The CDC recommends 150 minutes per week of moderate-intensity activity like brisk walking, or 75 minutes of vigorous activity like jogging, plus two days of strength training. Those numbers are real targets worth working toward. But “moderate intensity” is just activity that raises your heart rate and makes you breathe a little harder. That includes gardening, dancing in your kitchen, playing with your kids at the park, or biking to the store instead of driving.

If you’ve been sedentary, redefining exercise to include all intentional movement changes the mental math. You’re no longer failing to go to the gym. You’re choosing to take the stairs, park farther away, or walk during a phone call. These aren’t consolation prizes. At the lower end of the activity spectrum, even small amounts of movement deliver outsized mental health benefits. The relationship between activity and reduced depression follows a curve where the first 20 to 30 minutes matter more than the next 20 to 30.

Build the Identity, Not Just the Routine

People who exercise consistently tend to think of themselves as “someone who moves” rather than “someone who is trying to work out more.” This distinction matters because identity shapes behavior more durably than goals do.
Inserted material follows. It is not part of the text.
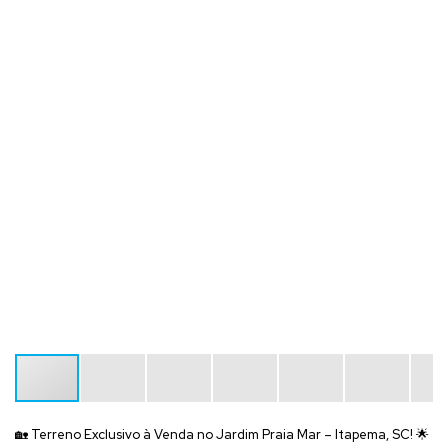
🏡
Terreno Exclusivo à Venda no Jardim Praia Mar – Itapema, SC!
🌟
A goal has an endpoint. An identity is ongoing.

You build this identity through small, repeated proof. Every time you take a walk, you’re casting a vote for being an active person. Every time you choose the stairs, you reinforce the story. You don’t need to believe it fully at the start. You just need enough evidence to make it plausible, and then momentum does the rest.

The most sustainable approach combines several of these strategies at once: a specific plan for when and where you’ll move, an environment that makes starting easy, an activity level that matches your energy, and ideally someone who’s doing it with you. None of these require motivation. They require about 10 minutes of setup, and they work precisely on the days when motivation doesn’t show up.